C:\esp32_oscilloscope>ftp YOUR-ESP32-IP
Connected to 10.0.0.3.
220-ESP32 FTP server - everyone is allowed to login
User (10.0.0.3:(none)):
331 enter password
Password:
230 logged on, use "/" to refer to your home directory "/"
ftp> put android-192-osc.png /var/www/html/android-192.png
226 /var/www/html/android-192-osc.png transfer complete
ftp> put apple-180-osc.png /var/www/html/apple-180.png
226 /var/www/html/apple-180-osc.png transfer complete
ftp> put oscilloscope.html /var/www/html/oscilloscope.html
226 /var/www/html/oscilloscope.html transfer complete
ftp> ls
200 port ok
150 starting transfer
-r-xr-xrwx 1 owner group 1818 Aug 24 10:47 /var/www/html/android-192-osc.png
-r-xr-xrwx 1 owner group 1596 Aug 24 10:47 /var/www/html/apple-180-osc.png
-r-xr-xrwx 1 owner group 39515 Aug 24 10:47 /var/www/html/oscilloscope.html
226 transfer complete
ftp>
- Open http://YOUR-ESP32-IP/oscilloscope.html with your browser.

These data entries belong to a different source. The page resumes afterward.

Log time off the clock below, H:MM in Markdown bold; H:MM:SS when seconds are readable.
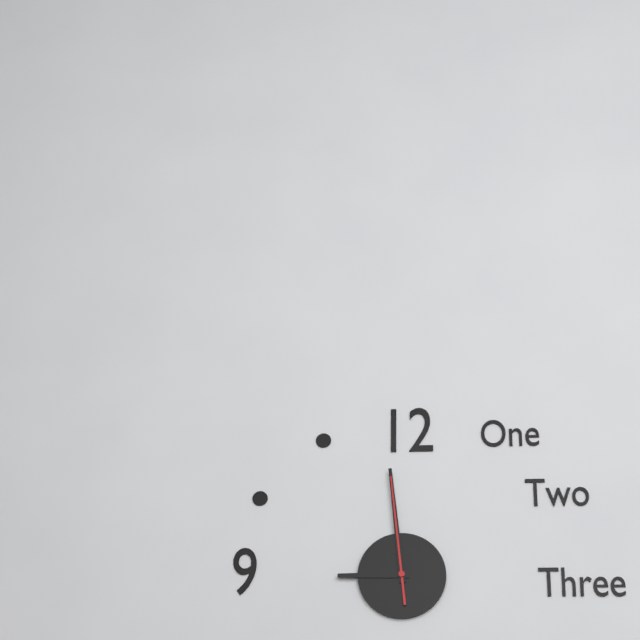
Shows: **8:59:59**
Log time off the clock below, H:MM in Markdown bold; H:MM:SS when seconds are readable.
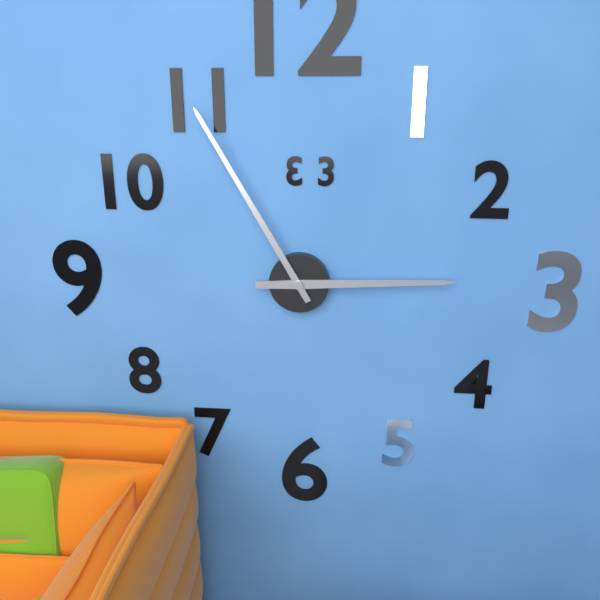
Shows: **2:55**
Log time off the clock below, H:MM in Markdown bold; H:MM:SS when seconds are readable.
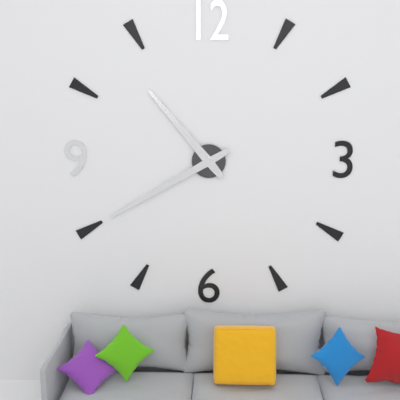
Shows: **10:40**
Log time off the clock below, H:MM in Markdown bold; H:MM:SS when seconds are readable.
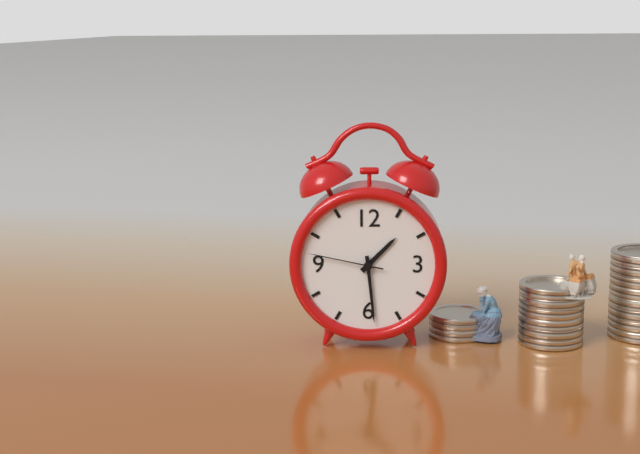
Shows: **1:29:47**
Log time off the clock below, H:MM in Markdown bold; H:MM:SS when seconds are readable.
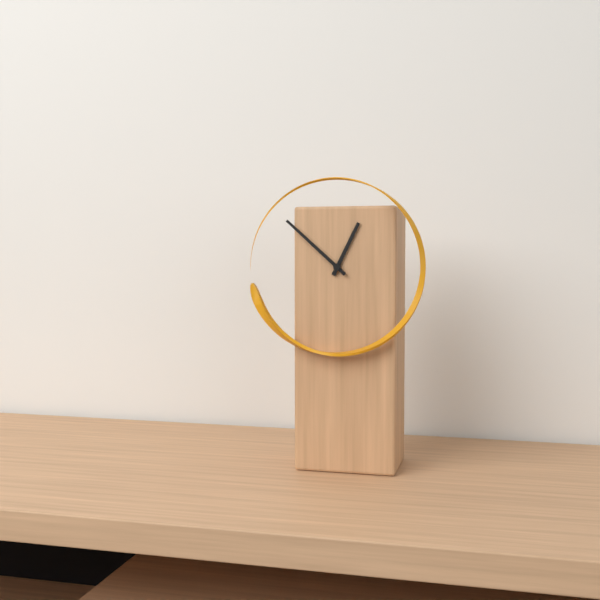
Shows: **12:52**
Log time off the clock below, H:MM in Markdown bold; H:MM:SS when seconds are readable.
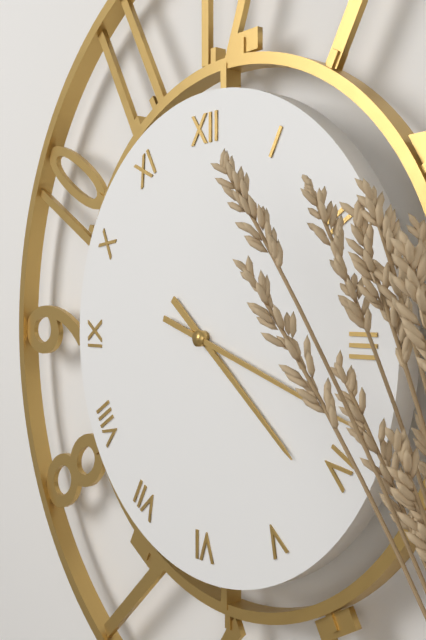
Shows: **4:18**
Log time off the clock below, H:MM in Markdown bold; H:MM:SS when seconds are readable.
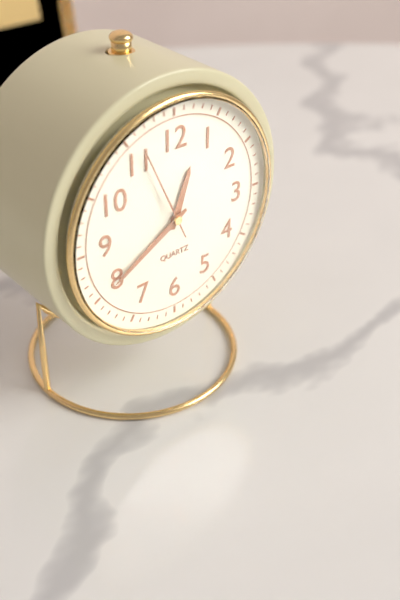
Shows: **12:40:56**
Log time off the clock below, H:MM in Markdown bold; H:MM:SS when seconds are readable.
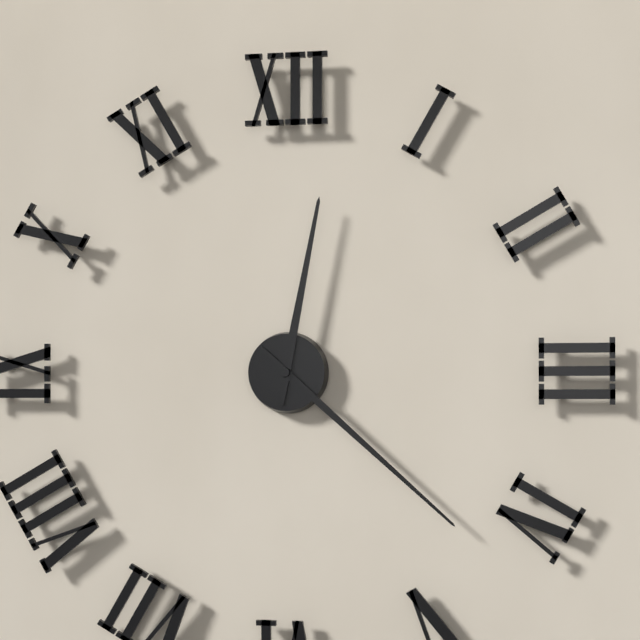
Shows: **12:22**
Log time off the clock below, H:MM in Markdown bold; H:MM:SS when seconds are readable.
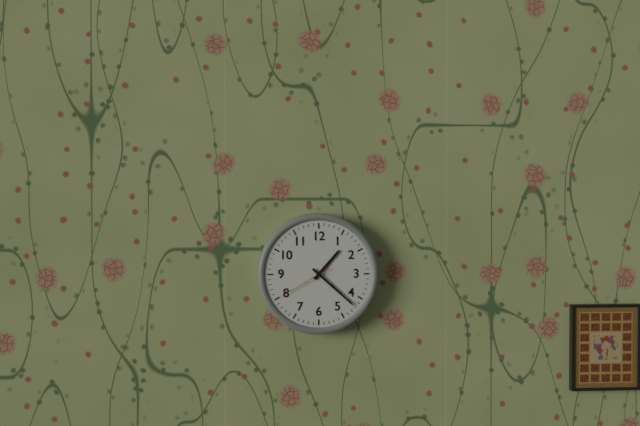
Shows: **1:22:40**
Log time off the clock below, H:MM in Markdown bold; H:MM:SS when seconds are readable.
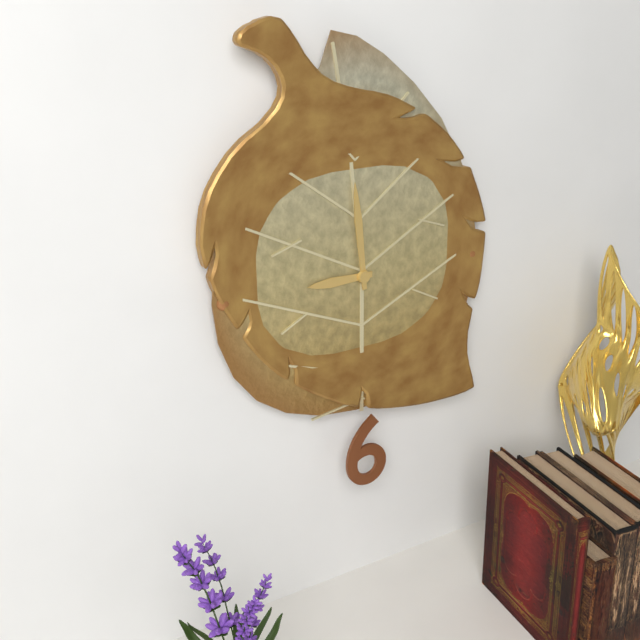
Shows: **8:59**
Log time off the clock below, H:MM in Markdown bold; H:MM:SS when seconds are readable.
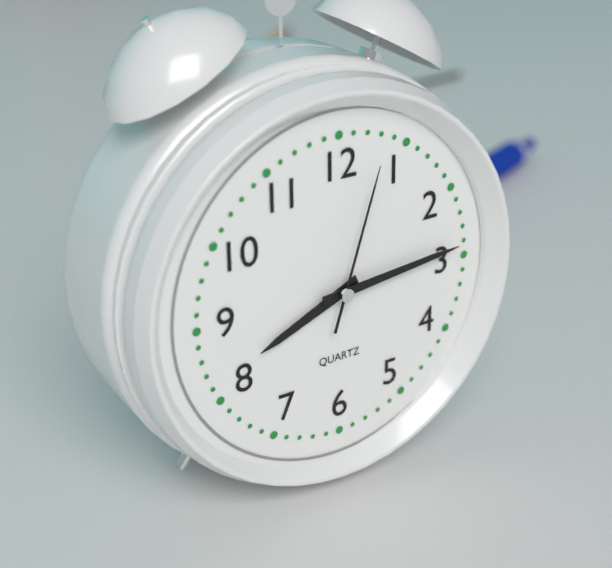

ESP32 has two SARs (Successive Approximation Registers) built-in among which only ADC1 (GPIOs: 36, 37, 38, 39, 32, 33, 34, 35) can be used for oscilloscope analogReadings. ADC2 (GPIOs: 4, 0, 2, 15, 13, 12, 14, 27, 25, 26) can perform analogReadings only when WiFi is not working. Since oscilloscope uses WiFi, ADC2 GPIOs are not available at this time.
ESP32 functions that perform ADC conversion (adc1_get_raw or Arduino analogRead for example) are not thread safe. If your sketch is analogReading ADC1 GPIOs then you are not supposed to use oscilloscope on these GPIOs. If you must, you can use adc () function (from oscilloscope.h) instead of adc1_get_raw () or do your own reading inside critical section like oscilloscope does:
inline int16_t adc (adc1_channel_t channel) __attribute__((always_inline));
int16_t adc (adc1_channel_t channel) {
taskENTER_CRITICAL (&analogReadMutex);
int i = adc1_get_raw (channel);
taskEXIT_CRITICAL (&analogReadMutex);
return i;
}
Since IDF 4.? you can no longer analogRead GPIOs that generate analog output themselves. You may have to use a wire to connect GPIO used for analog output to GPIO used for ADC conversion and read the signal there.